Réglementer et organiser l'état civil

La laïcisation relativement tardive de l'état civil s'explique donc en partie par les difficultés rencontrées par l'État pour mobiliser les moyens nécessaires à l'organisation, dans tout le pays, d'un nouveau service administratif. Les hésitations concernant le statut de l'état civil portugais n'ont pas empêché de solides avancées sur le plan du cadre légal et réglementaire. Jusqu'à la moitié du XIXe, les registres paroissiaux étaient organisés selon les dispositions du droit canon – Concile de Trente de 1563, Rituel romain de Paul VI – et des différentes constitutions diocésaines 359 . En 1859, le fonctionnement des registres paroissiaux est uniformisé dans tout le pays. Le décret du 19 août 1859 impose des formulaires qui doivent dorénavant servir de modèles lors de la rédaction des différents actes. Les registres paroissiaux sont finalement dotés d'un Règlement général, publié par décret le 2 avril 1862 360 . À la fin du XIXe siècle, les registres paroissiaux sont tenus selon des règles précises qui laissent peu de place aux pratiques improvisées en fonction des habitudes du prêtre de la paroisse ou de l'individu qui le représente lors de la rédaction des actes 361 . Les registres paroissiaux constituent donc, au moins pour la période qui nous intéresse et au même titre que les registres d'état civil, une source homogène. Après 1911, la tenue des registres d'état civil est aussi uniformisée suivant l'application d'un code précis. Comme nous le verrons par la suite, de nombreuses dispositions antérieures sont reprises 362 .

Évidemment, nous ne tenons pas compte ici des aléas liés au comportement de la population – l'absence de déclaration –, à l'archivage et à l'état de conservation des documents 363 . Mais la qualité des registres paroissiaux ou de l'état civil dépend aussi de la compétence et de l'application des individus chargés de leur rédaction. Il s'agit là sans doute du principal facteur de dévalorisation des informations disponibles. Au-delà de l'application stricte du règlement, il est difficile d'évaluer la rigueur ou la simple bonne foi des rédacteurs, cela quelle que soit l'époque considérée, avant ou après 1911. Le faible niveau d'alphabétisation général de la population limitait sans doute la portée des vérifications directes des usagers confrontés à des déclarations écrites. Ainsi, récemment, les médias portugais se sont fait l'écho de la situation d'un village de l'Alentejo où la plupart des individus nés dans les années 1920 sont officiellement fils ou filles de mère inconnue. À cette époque, un employé de l'état civil peu consciencieux, avait pris l'habitude de ne pas enregistrer l'identité des mères pourtant connues de tous dans cette petite communauté villageoise. Cette simple négligence entraîne de graves complications au moment de la transmission des patrimoines. En travaillant sur un ensemble de registres rédigés dans le même bureau d'état civil, on peut espérer être en mesure de repérer facilement ce type d'errements.
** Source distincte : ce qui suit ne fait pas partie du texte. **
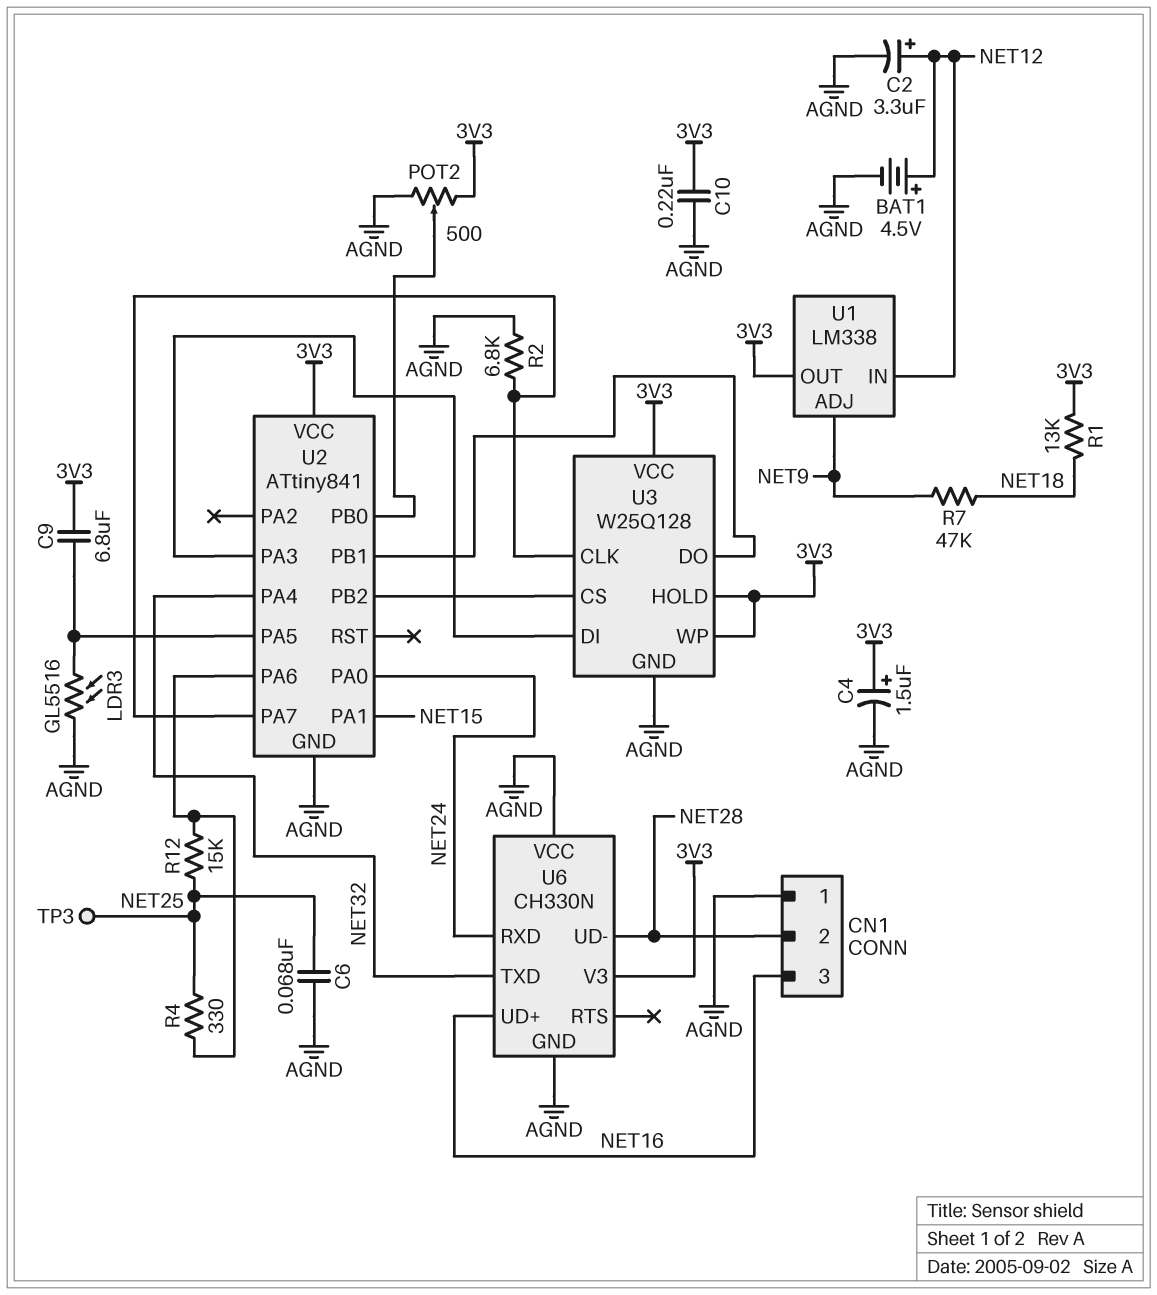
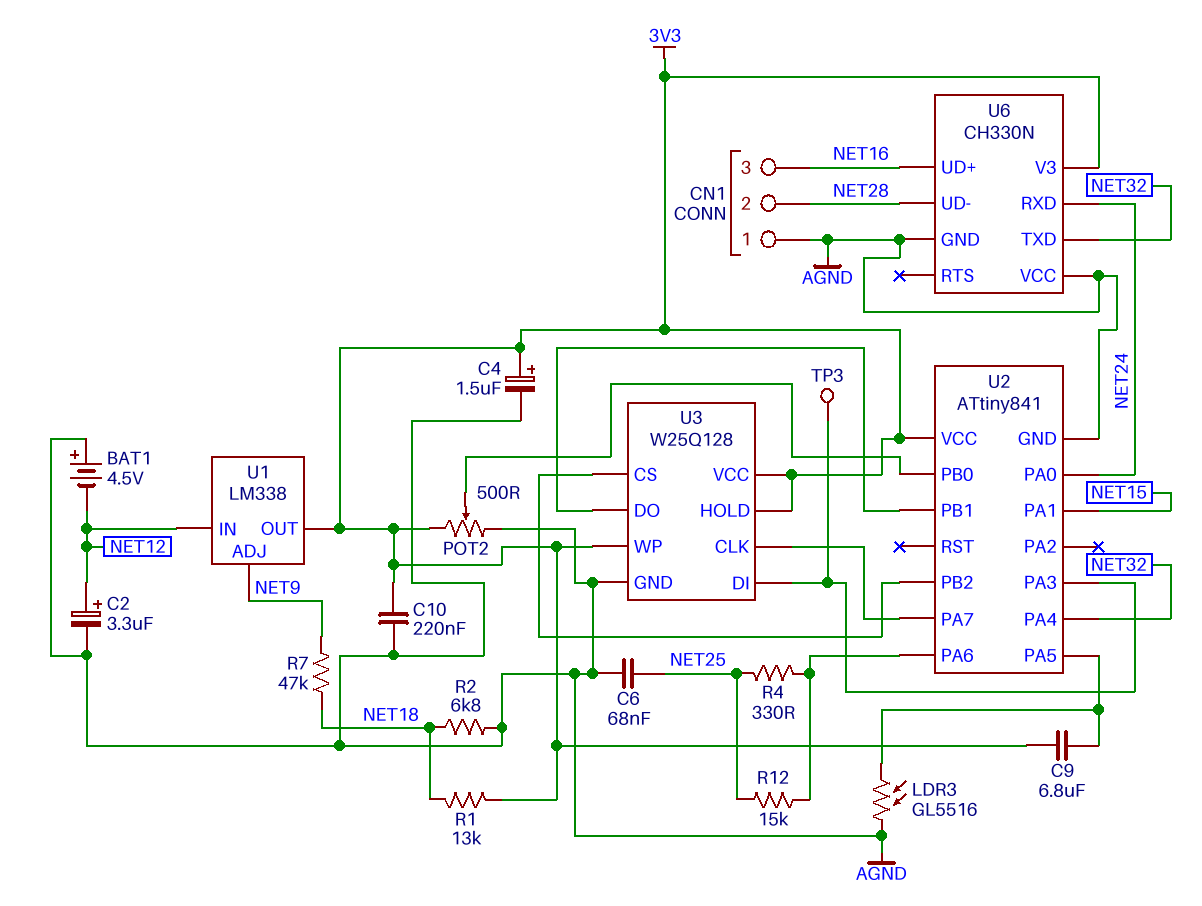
BAT1: 4.5V (plus NET12, minus AGND) -> 4.5V (plus AGND, minus NET12)
R2: 6.8k (AGND, U2/PA7) -> 6.8k (AGND, NET18)
TP3: test point (NET25) -> test point (U2/PA3)

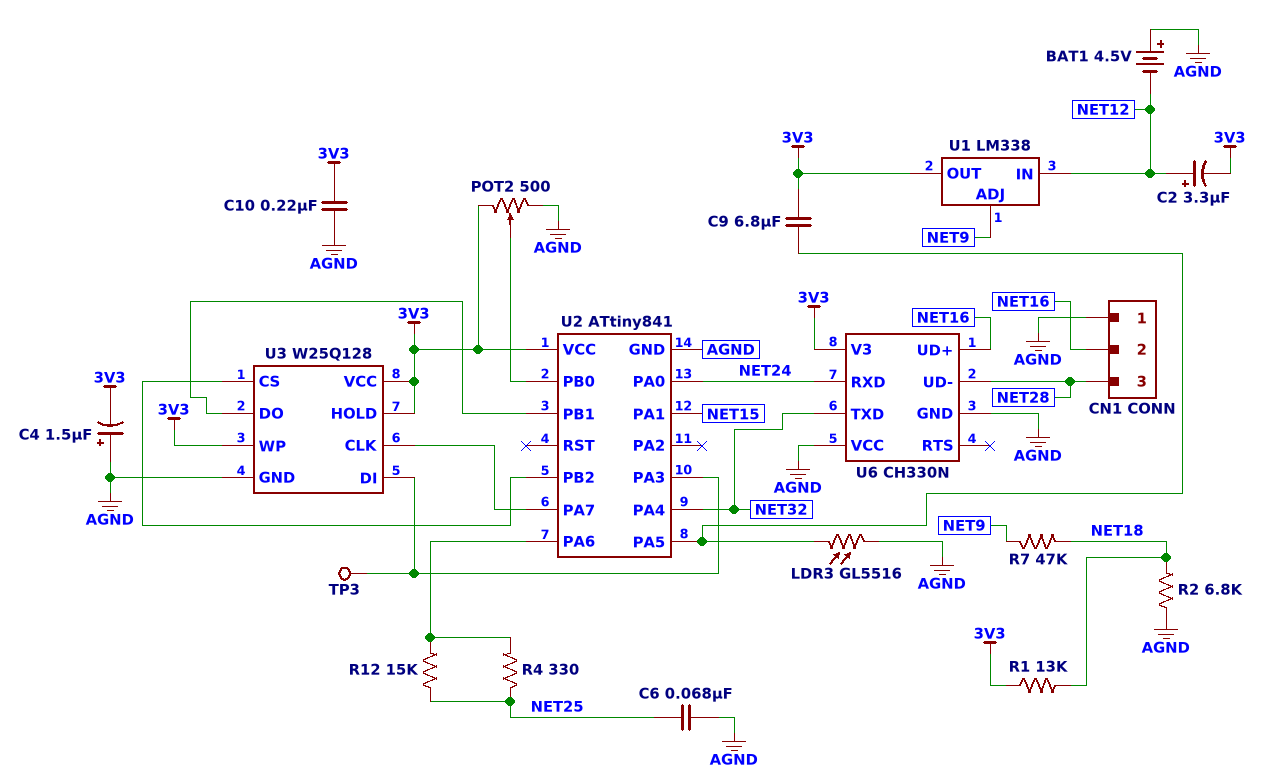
C2: 3.3uF (plus NET12, minus AGND) -> 3.3uF (plus NET12, minus 3V3)
C4: 1.5uF (plus 3V3, minus AGND) -> 1.5uF (plus AGND, minus 3V3)
CN1 pin 2: NET28 -> NET16
CN1 pin 3: NET16 -> NET28

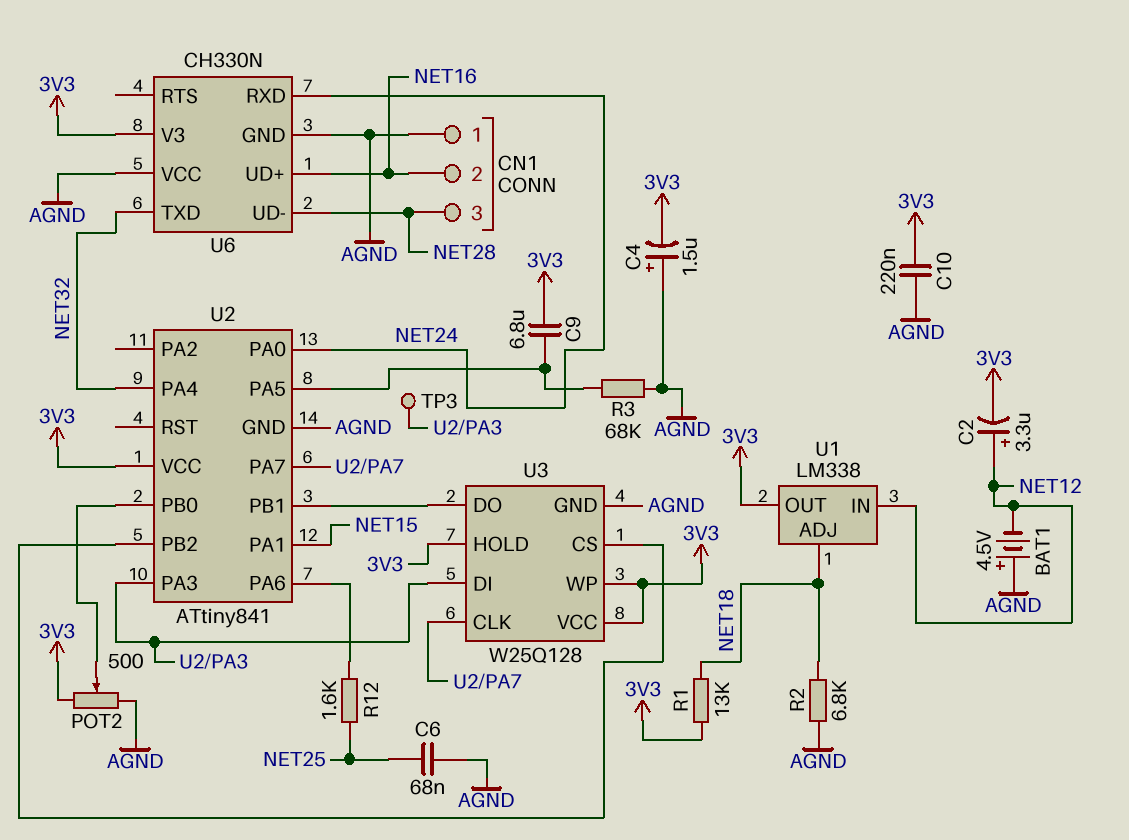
LDR3: GL5516 (AGND, U2/PA5) -> none
R3: none -> 68k (AGND, U2/PA5)
R4: 330 (NET25, U2/PA6) -> none
R7: 47k (NET9, NET18) -> none
R12: 15k (NET25, U2/PA6) -> 1.6k (NET25, U2/PA6)
U1 pin ADJ: NET9 -> NET18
Ces premières indications nous confortent dans l'idée que l'utilisation conjointe et à une échelle réduite des registres paroissiaux et des registres d'état civil peut être envisagée sans craindre d'introduire un biais dans les résultats. L'historique de l'état civil portugais, ici rapidement retracé, permet cependant de souligner la singularité des années 1911 et 1912, années de transition. Durant cette période, les documents ont été élaborés dans un contexte bien particulier qui a pu entraîner une modification passagère des habitudes et des comportements. En 1911 et 1912, le bureau de l'état civil dont dépend la freguesia d'Alcântara a reçu un nombre inhabituel de déclarations de naissances. Les années suivantes, la situation redevient normale. Au lendemain de la proclamation de la République, certaines familles ont vraisemblablement enregistré à l'état civil laïque des enfants qui avaient été auparavant baptisés.

Notes
359.

Nuno Daupiás d'Alcochete, «Registo paroquial", Dicionário da História de Portugal, vol. III, p. 258.

360.

M. L. Coelho da Silva, Regulamento do Registo Paroquial anotado, Porto, 1888, 98 p.

361.

Abstraction faite des problèmes liés à l'interprétation et à l'application concrète du règlement, comme le souligne M. L. Coelho da Silva, ibid., p. 6. Certains de ces problèmes seront évoqués par la suite.

362.

Pour la période étudiée, on s'est référé surtout au Code de 1932 : Código do Registo Civil (Decreto nº22.018, de 22 de Dezembro de 1932), Coimbra, Coimbra Editora Lda, 1933.

363.

Pour Lisbonne, selon Teresa Rodrigues, les registres paroissiaux du XIXe siècle présentent une bonne cohérence globale, malgré quelques manques en ce qui concerne les quartiers populaires. Teresa Rodrigues, Lisboa no século XIX..., op. cit.